Text shown:
The winners for the prize for 2020 in the arts were in literature with the sub-categories Vilcek Prize in Literature and the Vilcek Prizes for Creative Promise in Literature.
“The winners of the 2020 Vilcek Prizes in Literature deftly explore themes of identity, agency, and belonging across a span of genres,” says Marica Vilcek, cofounder and vice chairman of the Vilcek Foundation. “The power of literature as an art form is the immersive experience it provides—the reader has the opportunity to see the world from another perspective, through the lens of the author or narrator.”

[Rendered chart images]
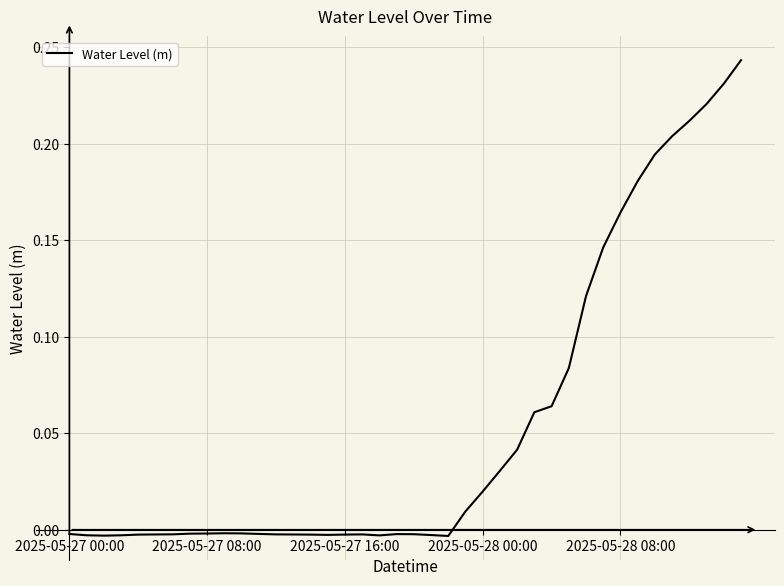

Is it true that the value at 2025-05-27 08:00 is -0.0?

True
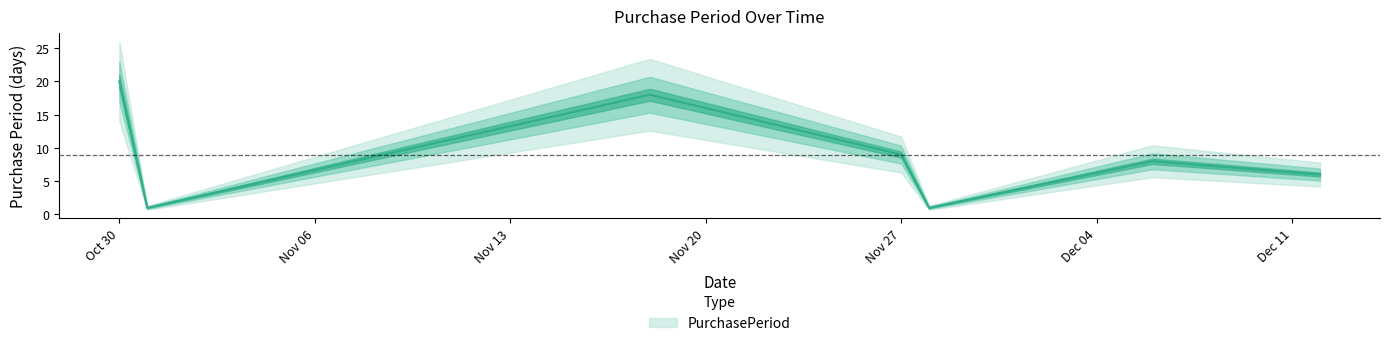

What is the average value?

9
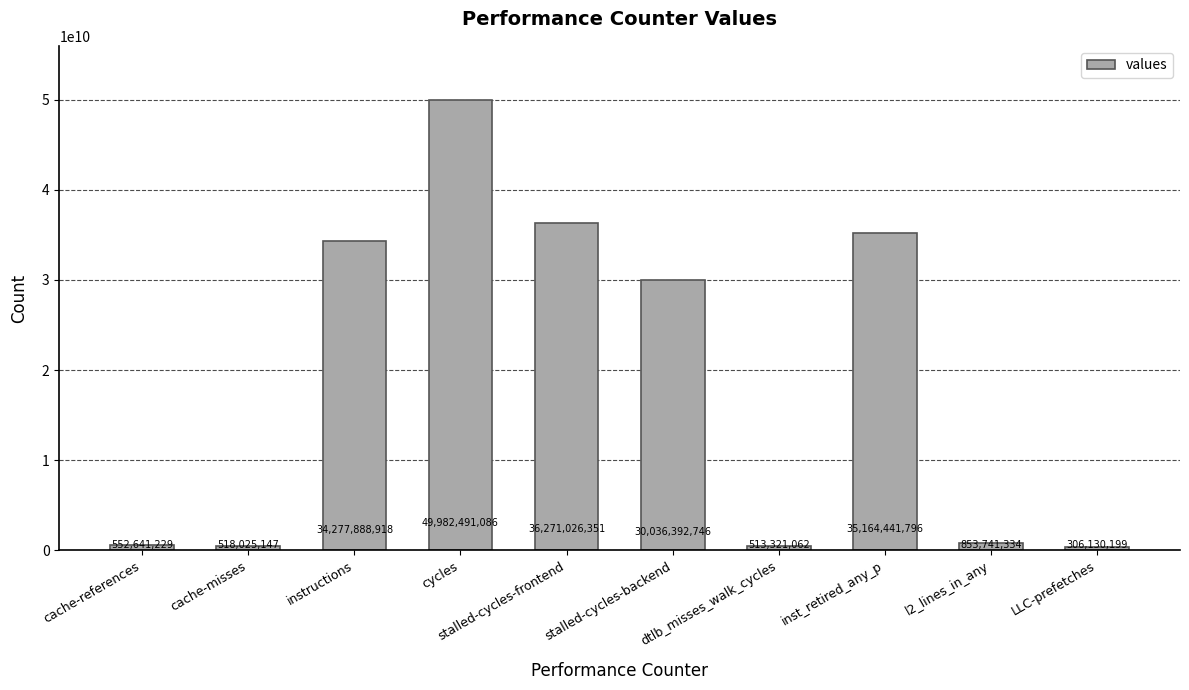

The chart shows a value of 14174038232 at inst_retired_any_p. True or false?

False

Written task 1: Using the passage on the 2020 Vilcek Prizes, decide whether each statement agrees with it: (a) the 2020 prizes in the arts were in literature; (b) Marica Vilcek is the sole founder of the Vilcek Foundation; (c) the 2020 winners in literature worked within a single genre. Answer yes or no for each and quote the deciding words.
Written task 2: Repeat the part of the passage on the 2020 Vilcek Prizes from "The winners for" up to and including "Promise in Literature.".

Written reply 1:
(a) Yes: "The winners for the prize for 2020 in the arts were in literature"
(b) No: "cofounder and vice chairman of the Vilcek Foundation"
(c) No: "across a span of genres"

Written reply 2:
The winners for the prize for 2020 in the arts were in literature with the sub-categories Vilcek Prize in Literature and the Vilcek Prizes for Creative Promise in Literature.